# Prompt
Each word in the data below should be copied exactly; the images should not.

# Recorded information
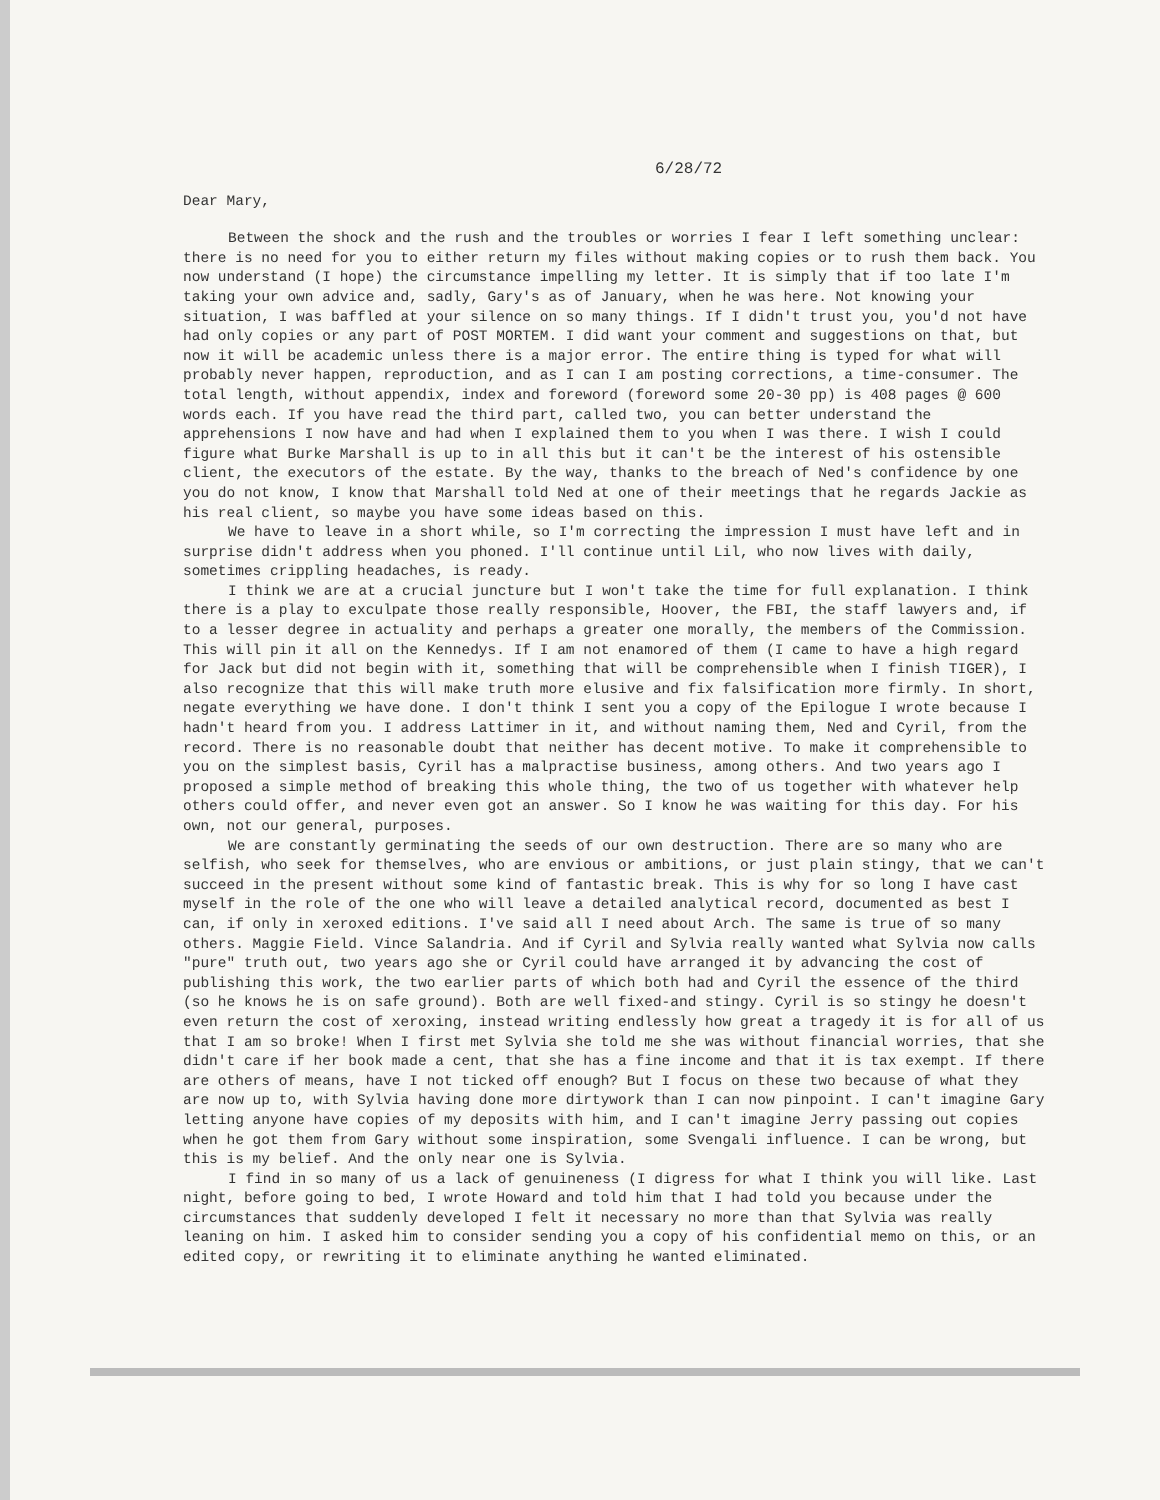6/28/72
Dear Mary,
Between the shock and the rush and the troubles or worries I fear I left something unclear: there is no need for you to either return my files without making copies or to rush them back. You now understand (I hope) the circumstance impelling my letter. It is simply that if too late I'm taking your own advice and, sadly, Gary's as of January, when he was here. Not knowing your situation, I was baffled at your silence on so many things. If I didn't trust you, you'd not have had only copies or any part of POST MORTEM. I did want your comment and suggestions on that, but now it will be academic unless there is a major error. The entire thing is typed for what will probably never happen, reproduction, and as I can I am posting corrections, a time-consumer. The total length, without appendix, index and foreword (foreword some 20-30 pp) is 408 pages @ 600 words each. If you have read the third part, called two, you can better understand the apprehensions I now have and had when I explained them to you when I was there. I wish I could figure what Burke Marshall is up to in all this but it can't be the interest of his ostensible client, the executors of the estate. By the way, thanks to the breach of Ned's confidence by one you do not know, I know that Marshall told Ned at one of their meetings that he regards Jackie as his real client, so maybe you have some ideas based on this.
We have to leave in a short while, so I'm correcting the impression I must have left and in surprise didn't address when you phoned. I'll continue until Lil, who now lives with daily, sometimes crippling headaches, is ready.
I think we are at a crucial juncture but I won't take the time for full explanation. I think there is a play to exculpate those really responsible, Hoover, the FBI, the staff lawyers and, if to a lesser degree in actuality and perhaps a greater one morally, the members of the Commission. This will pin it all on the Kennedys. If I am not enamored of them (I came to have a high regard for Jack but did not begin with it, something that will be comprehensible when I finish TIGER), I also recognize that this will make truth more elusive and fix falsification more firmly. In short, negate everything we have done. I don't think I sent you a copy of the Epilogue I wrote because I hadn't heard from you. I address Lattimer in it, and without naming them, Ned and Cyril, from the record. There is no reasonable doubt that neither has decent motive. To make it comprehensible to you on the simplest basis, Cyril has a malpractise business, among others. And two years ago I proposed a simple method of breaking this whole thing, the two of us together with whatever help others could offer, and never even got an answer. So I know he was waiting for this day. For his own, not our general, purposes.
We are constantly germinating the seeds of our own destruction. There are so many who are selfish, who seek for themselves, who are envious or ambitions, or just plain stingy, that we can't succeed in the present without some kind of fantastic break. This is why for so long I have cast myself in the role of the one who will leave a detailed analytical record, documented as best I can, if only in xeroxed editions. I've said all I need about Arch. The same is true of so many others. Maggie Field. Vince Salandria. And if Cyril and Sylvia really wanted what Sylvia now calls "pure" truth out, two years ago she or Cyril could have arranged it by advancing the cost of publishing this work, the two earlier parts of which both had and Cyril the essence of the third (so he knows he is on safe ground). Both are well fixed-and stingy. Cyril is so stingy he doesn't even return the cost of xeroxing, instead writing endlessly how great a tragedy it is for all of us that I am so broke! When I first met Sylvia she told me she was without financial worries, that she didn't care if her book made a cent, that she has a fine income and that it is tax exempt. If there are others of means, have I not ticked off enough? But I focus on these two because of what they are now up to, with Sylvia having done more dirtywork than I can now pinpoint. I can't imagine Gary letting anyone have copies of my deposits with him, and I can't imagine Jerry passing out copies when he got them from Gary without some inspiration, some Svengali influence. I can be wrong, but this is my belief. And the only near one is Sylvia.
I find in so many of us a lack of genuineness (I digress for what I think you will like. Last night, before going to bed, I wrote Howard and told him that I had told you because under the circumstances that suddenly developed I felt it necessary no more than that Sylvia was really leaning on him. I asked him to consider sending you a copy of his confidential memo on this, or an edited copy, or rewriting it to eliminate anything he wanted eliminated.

# The completed task
6/28/72
Dear Mary,
Between the shock and the rush and the troubles or worries I fear I left something unclear: there is no need for you to either return my files without making copies or to rush them back. You now understand (I hope) the circumstance impelling my letter. It is simply that if too late I'm taking your own advice and, sadly, Gary's as of January, when he was here. Not knowing your situation, I was baffled at your silence on so many things. If I didn't trust you, you'd not have had only copies or any part of POST MORTEM. I did want your comment and suggestions on that, but now it will be academic unless there is a major error. The entire thing is typed for what will probably never happen, reproduction, and as I can I am posting corrections, a time-consumer. The total length, without appendix, index and foreword (foreword some 20-30 pp) is 408 pages @ 600 words each. If you have read the third part, called two, you can better understand the apprehensions I now have and had when I explained them to you when I was there. I wish I could figure what Burke Marshall is up to in all this but it can't be the interest of his ostensible client, the executors of the estate. By the way, thanks to the breach of Ned's confidence by one you do not know, I know that Marshall told Ned at one of their meetings that he regards Jackie as his real client, so maybe you have some ideas based on this.
We have to leave in a short while, so I'm correcting the impression I must have left and in surprise didn't address when you phoned. I'll continue until Lil, who now lives with daily, sometimes crippling headaches, is ready.
I think we are at a crucial juncture but I won't take the time for full explanation. I think there is a play to exculpate those really responsible, Hoover, the FBI, the staff lawyers and, if to a lesser degree in actuality and perhaps a greater one morally, the members of the Commission. This will pin it all on the Kennedys. If I am not enamored of them (I came to have a high regard for Jack but did not begin with it, something that will be comprehensible when I finish TIGER), I also recognize that this will make truth more elusive and fix falsification more firmly. In short, negate everything we have done. I don't think I sent you a copy of the Epilogue I wrote because I hadn't heard from you. I address Lattimer in it, and without naming them, Ned and Cyril, from the record. There is no reasonable doubt that neither has decent motive. To make it comprehensible to you on the simplest basis, Cyril has a malpractise business, among others. And two years ago I proposed a simple method of breaking this whole thing, the two of us together with whatever help others could offer, and never even got an answer. So I know he was waiting for this day. For his own, not our general, purposes.
We are constantly germinating the seeds of our own destruction. There are so many who are selfish, who seek for themselves, who are envious or ambitions, or just plain stingy, that we can't succeed in the present without some kind of fantastic break. This is why for so long I have cast myself in the role of the one who will leave a detailed analytical record, documented as best I can, if only in xeroxed editions. I've said all I need about Arch. The same is true of so many others. Maggie Field. Vince Salandria. And if Cyril and Sylvia really wanted what Sylvia now calls "pure" truth out, two years ago she or Cyril could have arranged it by advancing the cost of publishing this work, the two earlier parts of which both had and Cyril the essence of the third (so he knows he is on safe ground). Both are well fixed-and stingy. Cyril is so stingy he doesn't even return the cost of xeroxing, instead writing endlessly how great a tragedy it is for all of us that I am so broke! When I first met Sylvia she told me she was without financial worries, that she didn't care if her book made a cent, that she has a fine income and that it is tax exempt. If there are others of means, have I not ticked off enough? But I focus on these two because of what they are now up to, with Sylvia having done more dirtywork than I can now pinpoint. I can't imagine Gary letting anyone have copies of my deposits with him, and I can't imagine Jerry passing out copies when he got them from Gary without some inspiration, some Svengali influence. I can be wrong, but this is my belief. And the only near one is Sylvia.
I find in so many of us a lack of genuineness (I digress for what I think you will like. Last night, before going to bed, I wrote Howard and told him that I had told you because under the circumstances that suddenly developed I felt it necessary no more than that Sylvia was really leaning on him. I asked him to consider sending you a copy of his confidential memo on this, or an edited copy, or rewriting it to eliminate anything he wanted eliminated.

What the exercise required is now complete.